Depois que você se assume vem a vontade de querer gritar aos quatro cantos do mundo que você se libertou, porém não é tão simples. Uma das provas foi que eu ainda tinha que ser seletivo nesse novo processo e tinha lugares que eu era tratado como eu realmente sou e tinha lugares que eu ainda tinha que fingir ser uma coisa que eu já não era mais (faculdade/casa/amigos que ainda não sabiam).

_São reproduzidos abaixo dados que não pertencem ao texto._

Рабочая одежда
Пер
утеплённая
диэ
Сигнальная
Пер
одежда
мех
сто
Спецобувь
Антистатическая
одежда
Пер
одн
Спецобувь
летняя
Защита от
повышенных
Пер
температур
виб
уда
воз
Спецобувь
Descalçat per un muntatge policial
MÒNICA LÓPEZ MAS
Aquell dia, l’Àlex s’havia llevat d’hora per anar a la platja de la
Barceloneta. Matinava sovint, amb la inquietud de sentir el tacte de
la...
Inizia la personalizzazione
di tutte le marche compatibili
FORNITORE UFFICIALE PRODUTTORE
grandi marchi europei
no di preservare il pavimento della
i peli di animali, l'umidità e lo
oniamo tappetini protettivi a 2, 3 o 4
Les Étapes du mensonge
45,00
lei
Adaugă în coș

Outro exemplo foi quando precisei procurar um emprego e consegui uma entrevista em uma padaria gourmet. Fui vestido como eu sempre vou, ou seja, com roupas masculinas, e a dor de não poder se apresentar como você realmente é já começa desde quando perguntam seu nome. Como eu poderia me apresentar no masculino se eu tinha medo que eles nem me deixassem terminar a entrevista? Sou pré-T (não hormonizado) e na época nem usava binder (faixa dos seios), então coloquei a máscara heteronormativa e segui. Consegui o emprego, mas ser tratado no feminino não é a melhor coisa depois que você se assume, e olha que isso nem era o pior: lá exigiam que as mulheres fossem maquiadas e usassem sapatilhas! Gente, eu nunca tinha usado uma sapatilha na vida!!! Só que eu precisava trabalhar.

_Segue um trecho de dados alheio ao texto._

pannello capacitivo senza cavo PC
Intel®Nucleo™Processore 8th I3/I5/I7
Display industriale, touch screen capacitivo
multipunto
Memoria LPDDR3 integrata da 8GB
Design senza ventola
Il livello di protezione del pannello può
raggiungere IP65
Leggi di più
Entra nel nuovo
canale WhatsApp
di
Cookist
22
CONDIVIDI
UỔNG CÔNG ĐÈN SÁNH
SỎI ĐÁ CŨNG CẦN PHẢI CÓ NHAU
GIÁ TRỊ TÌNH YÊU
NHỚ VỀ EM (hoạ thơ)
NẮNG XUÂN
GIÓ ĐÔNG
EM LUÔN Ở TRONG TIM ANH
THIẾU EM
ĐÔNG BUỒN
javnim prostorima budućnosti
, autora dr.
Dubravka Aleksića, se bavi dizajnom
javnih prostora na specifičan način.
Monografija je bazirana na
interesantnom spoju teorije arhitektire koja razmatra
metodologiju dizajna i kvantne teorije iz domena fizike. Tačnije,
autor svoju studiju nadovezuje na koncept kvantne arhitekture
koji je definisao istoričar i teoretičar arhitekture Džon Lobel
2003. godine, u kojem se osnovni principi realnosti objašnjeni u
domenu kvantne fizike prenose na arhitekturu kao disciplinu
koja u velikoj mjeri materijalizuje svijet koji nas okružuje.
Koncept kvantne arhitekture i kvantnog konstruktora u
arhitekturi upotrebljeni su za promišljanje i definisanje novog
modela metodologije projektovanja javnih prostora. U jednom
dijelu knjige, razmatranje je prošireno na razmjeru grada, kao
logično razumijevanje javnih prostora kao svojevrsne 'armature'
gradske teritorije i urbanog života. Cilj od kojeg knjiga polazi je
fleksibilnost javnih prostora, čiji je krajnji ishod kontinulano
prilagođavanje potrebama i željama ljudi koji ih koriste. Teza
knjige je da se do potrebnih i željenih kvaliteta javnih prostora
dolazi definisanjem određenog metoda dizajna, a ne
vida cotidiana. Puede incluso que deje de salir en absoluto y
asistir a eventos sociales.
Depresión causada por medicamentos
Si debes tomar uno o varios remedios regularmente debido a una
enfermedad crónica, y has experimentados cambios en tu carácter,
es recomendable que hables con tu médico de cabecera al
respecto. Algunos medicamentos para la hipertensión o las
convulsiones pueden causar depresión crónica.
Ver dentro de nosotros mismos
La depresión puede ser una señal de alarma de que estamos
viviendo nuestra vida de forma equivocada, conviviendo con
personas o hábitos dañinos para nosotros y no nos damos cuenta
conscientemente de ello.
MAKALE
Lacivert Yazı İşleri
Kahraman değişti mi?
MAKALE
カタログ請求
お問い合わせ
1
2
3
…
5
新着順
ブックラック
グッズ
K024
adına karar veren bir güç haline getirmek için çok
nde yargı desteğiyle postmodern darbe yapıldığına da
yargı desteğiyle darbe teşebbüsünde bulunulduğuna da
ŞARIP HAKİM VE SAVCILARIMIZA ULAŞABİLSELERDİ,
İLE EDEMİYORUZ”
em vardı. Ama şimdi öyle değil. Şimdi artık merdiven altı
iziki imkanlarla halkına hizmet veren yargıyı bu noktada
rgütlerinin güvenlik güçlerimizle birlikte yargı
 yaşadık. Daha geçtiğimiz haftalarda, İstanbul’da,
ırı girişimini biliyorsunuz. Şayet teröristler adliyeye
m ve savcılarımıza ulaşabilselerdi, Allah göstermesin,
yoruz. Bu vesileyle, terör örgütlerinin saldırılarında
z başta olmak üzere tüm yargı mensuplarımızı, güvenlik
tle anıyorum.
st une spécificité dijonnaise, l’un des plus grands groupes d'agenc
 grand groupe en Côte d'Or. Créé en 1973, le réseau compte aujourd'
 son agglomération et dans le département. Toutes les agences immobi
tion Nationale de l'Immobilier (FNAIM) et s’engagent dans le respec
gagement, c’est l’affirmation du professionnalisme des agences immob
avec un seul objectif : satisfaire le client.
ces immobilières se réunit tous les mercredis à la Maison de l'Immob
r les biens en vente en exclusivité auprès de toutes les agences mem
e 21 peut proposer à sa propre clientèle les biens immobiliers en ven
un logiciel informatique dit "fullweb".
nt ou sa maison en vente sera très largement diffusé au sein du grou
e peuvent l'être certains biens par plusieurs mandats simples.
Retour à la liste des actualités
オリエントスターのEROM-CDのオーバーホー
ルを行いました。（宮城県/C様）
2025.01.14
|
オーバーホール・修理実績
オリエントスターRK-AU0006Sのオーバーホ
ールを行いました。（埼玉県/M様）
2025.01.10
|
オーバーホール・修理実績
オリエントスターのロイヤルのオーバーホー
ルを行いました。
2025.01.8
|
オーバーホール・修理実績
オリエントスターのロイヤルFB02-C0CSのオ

E assim eram todos os dias: deixava pra me maquiar no trabalho porque eu ia vestido de Gabriel e lá eu me montava para parecer uma mulher cisgênera. Eu particularmente gostava do emprego, o que não gostava era de ser colocado como mulher no emprego, mas como explicar que eu era trans? Então, você se pega em uma prisão sem grade de não poder ser quem você realmente é, porque o Cistema não quer entender e é muito difícil encontrar empregos que aceitem pessoas trans, ainda mais se elas não são passáveis (trans que é lido pela sociedade pelo gênero que deseja expressar).

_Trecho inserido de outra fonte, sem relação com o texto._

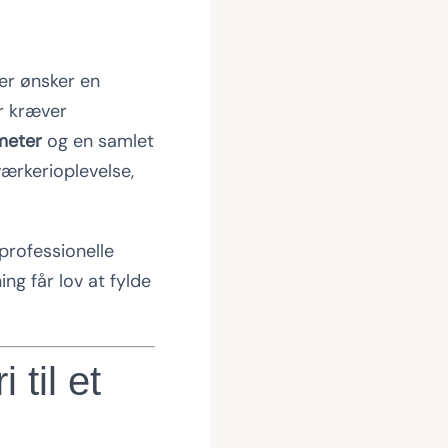
der ønsker en
er kræver
meter
og en samlet
værkerioplevelse,
 professionelle
ng får lov at fylde
til et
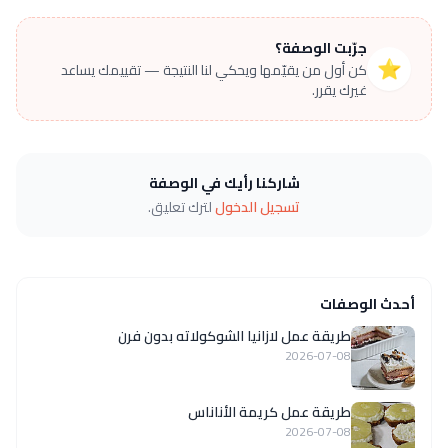
جرّبت الوصفة؟
⭐
كن أول من يقيّمها ويحكي لنا النتيجة — تقييمك يساعد
غيرك يقرر.
شاركنا رأيك في الوصفة
تسجيل الدخول
لترك تعليق.
أحدث الوصفات
طريقة عمل لازانيا الشوكولاته بدون فرن
2026-07-08
طريقة عمل كريمة الأناناس
2026-07-08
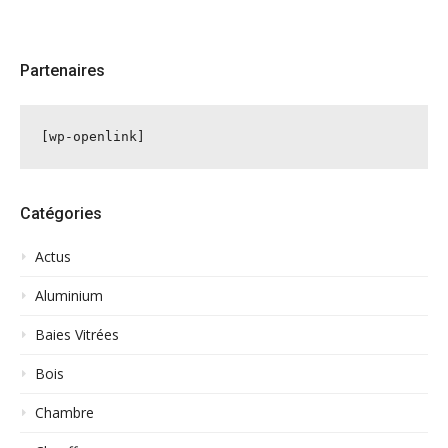
Partenaires
[wp-openlink]
Catégories
Actus
Aluminium
Baies Vitrées
Bois
Chambre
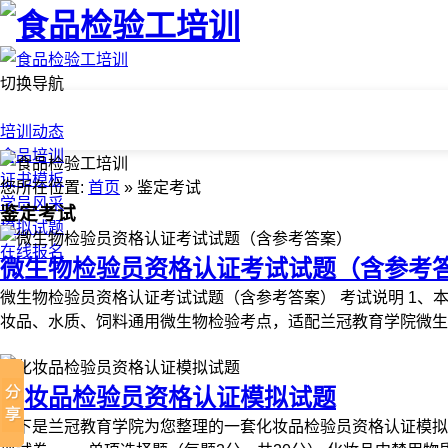
切换导航
首页
培训动态
食品培训
证书模板
您所在位置:
首页
» 鉴定考试
学员风采
鉴定考试
模拟试题
在线报名
微生物检验员资格认证考试试题（含参考
微生物检验员资格认证考试试题（含参考答案） 考试说明 1、本
妆品、水质、饲料通用微生物检验考点，适配兰冠教育学院微生物检
化妆品检验员资格认证模拟试题
以下是兰冠教育学院为您整理的一套化妆品检验员资格认证模拟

E era essa mensagem que eu queria frisar antes de encerrar esta declaração sobre o meu novo eu: Eu entendo que o desconhecido, o diferente, causa medo. Somos tão acostumados com o cotidiano que nos adestramos a definir um padrão do que é ”normal” e tudo o que foge desse padrão se torna motivo de ataques de ignorância das pessoas que se negam a enxergar e entender o “novo” e isso me entristece porque é esse pensamento fechado e pequeno que faz o preconceito tomar essa proporção que assassina ou agride tanto fisicamente quanto verbalmente. Portanto, amibiguinhos vamos ser mais do que isso? Vamos amar, vamos enxergar o coleguinha gay, a coleguinha lésbica, xs coleguinhxs trans, pelo que eles são? Pelas qualidades e o caráter acima da orientação e gênero que ele expressa?
Enfim esse é o começo da nova etapa da minha vida e eu sei que tenho muito chão pela frente, muita dificuldade e preconceito, mas sei também que para cada agressão que sofro e sofrerei, para cada pessoa me olhando como se eu fosse uma aberração, vão existir o dobro de pessoas que me entenderão, me apoiarão, me deixarão confortável para mostrar quem sou de verdade!